2010/03/09

第82回アカデミー賞の雑感

第82回アカデミー賞にはあまりサプライズがなかった。波乱があったのは脚色賞と外国語映画賞。割をくったのは脚色賞を取り損ねて結局無冠に終わった『マイレージ、マイライフ(Up in the Air)』か。あと、技術部門はもう少し『アバター』が持って行っても良かったが、音響編集(sound editing) と録音(sound mixing)を『ハートロッカー』に奪われて、存在感が薄くなった。

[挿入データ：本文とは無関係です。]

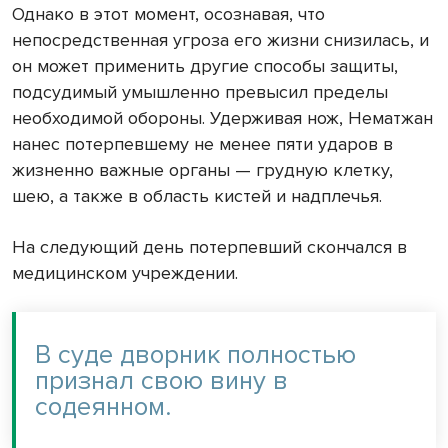
Однако в этот момент, осознавая, что
непосредственная угроза его жизни снизилась, и
он может применить другие способы защиты,
подсудимый умышленно превысил пределы
необходимой обороны. Удерживая нож, Нематжан
нанес потерпевшему не менее пяти ударов в
жизненно важные органы — грудную клетку,
шею, а также в область кистей и надплечья.
На следующий день потерпевший скончался в
медицинском учреждении.
В суде дворник полностью
признал свою вину в
содеянном.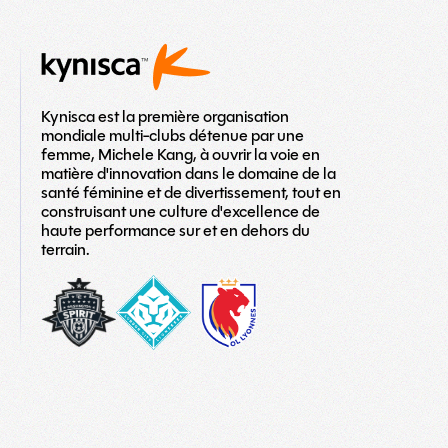
Kynisca est la première organisation
mondiale multi-clubs détenue par une
femme, Michele Kang, à ouvrir la voie en
matière d'innovation dans le domaine de la
santé féminine et de divertissement, tout en
construisant une culture d'excellence de
haute performance sur et en dehors du
terrain.
washington-
London_City_Lionesses_Logo_#1-
LOGO
spirit
copy
TEAM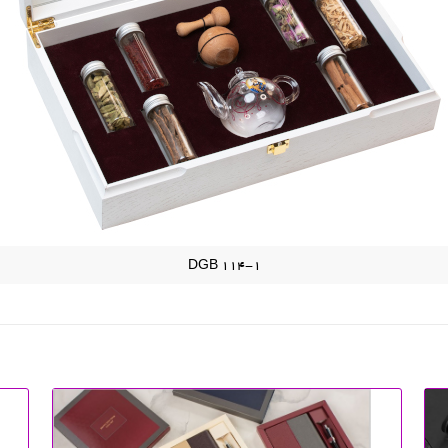
DGB 114-1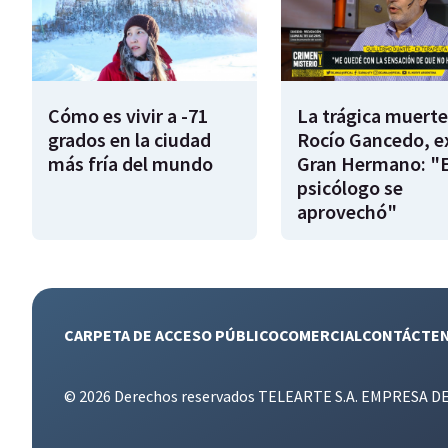
Cómo es vivir a -71
La trágica muerte
grados en la ciudad
Rocío Gancedo, e
más fría del mundo
Gran Hermano: "E
psicólogo se
aprovechó"
CARPETA DE ACCESO PÚBLICO
COMERCIAL
CONTÁCTE
© 2026 Derechos reservados TELEARTE S.A. EMPRESA D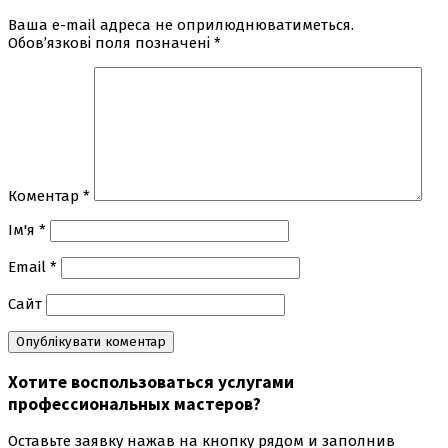
Ваша e-mail адреса не оприлюднюватиметься.
Обов’язкові поля позначені
*
Коментар
*
Ім'я
*
Email
*
Сайт
Хотите воспользоваться
услугами
профессиональных мастеров
?
Оставьте заявку нажав на кнопку рядом и заполнив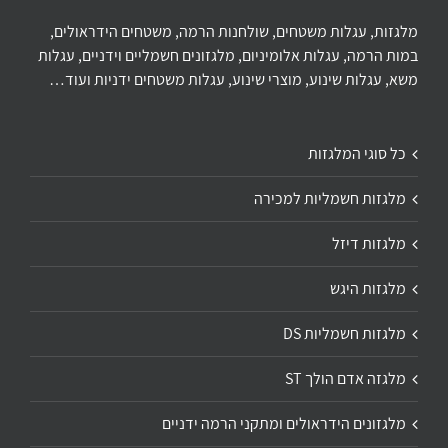
מלגזות, עגלות משטחים, שולחנות הרמה, משטחים הידראולים,
במות הרמה, עגלות אלומיניום, מלגזונים חשמליים וידניים, עגלות
משא, עגלות שינוע, מוצרי שינוע, עגלות משטחים ידניות ועוד…
כל סוגי המלגזות
מלגזות חשמליות למכירה
מלגזות דיזל
מלגזות היגש
מלגזות חשמליות DS
מלגזה אדם הולך ST
מלגזונים הידראולים ומתקני הרמה ידניים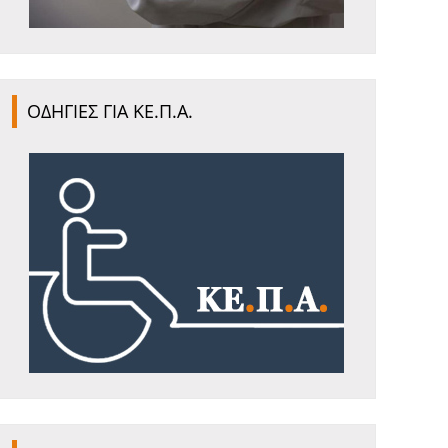
ΟΔΗΓΙΕΣ ΓΙΑ ΚΕ.Π.Α.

女性監督としては初の受賞になったキャスリン・ビグロウ。昔から女性なのに男勝りな映画をつくると評判だった。彼女の作品はどれも荒削りでバランスが悪く、作品の完成度という観点でいえば、いまひとつというのが常だった。今回は題材がはまったというのもあるだろう。

今年のショウはアダム・シャンクマン演出(プロデュース)で、司会はたらい回しの挙句にスティーヴ・マーティン&アレック・ボールドウィンに落ち着いた。僕は昔からスティーヴ・マーティンが好きなのでこれはこれで楽しめたけれど、アダム・シャンクマンの演出が平板で不発。作品賞10本ノミネートで紹介に時間をとられるせいか、いつにも増して余裕のない進行だった。

昨夏に死去したジョン・ヒューズへのトリビュートがあったことは嬉しかった。監督作も多くはないし、ファミリー向け作品のプロデュースに専念するようになってからは退屈ですらあった。でも80年代に彼が残した数々の青春映画は、「ハイスクールもの」というジャンルを永久に変えてしまうだけのインパクトと影響力があった。そして、彼の作品を見て育った世代が現役として活躍している。今回の企画は、彼の作品がみなに愛されていることを再確認できて有意義だったと思う。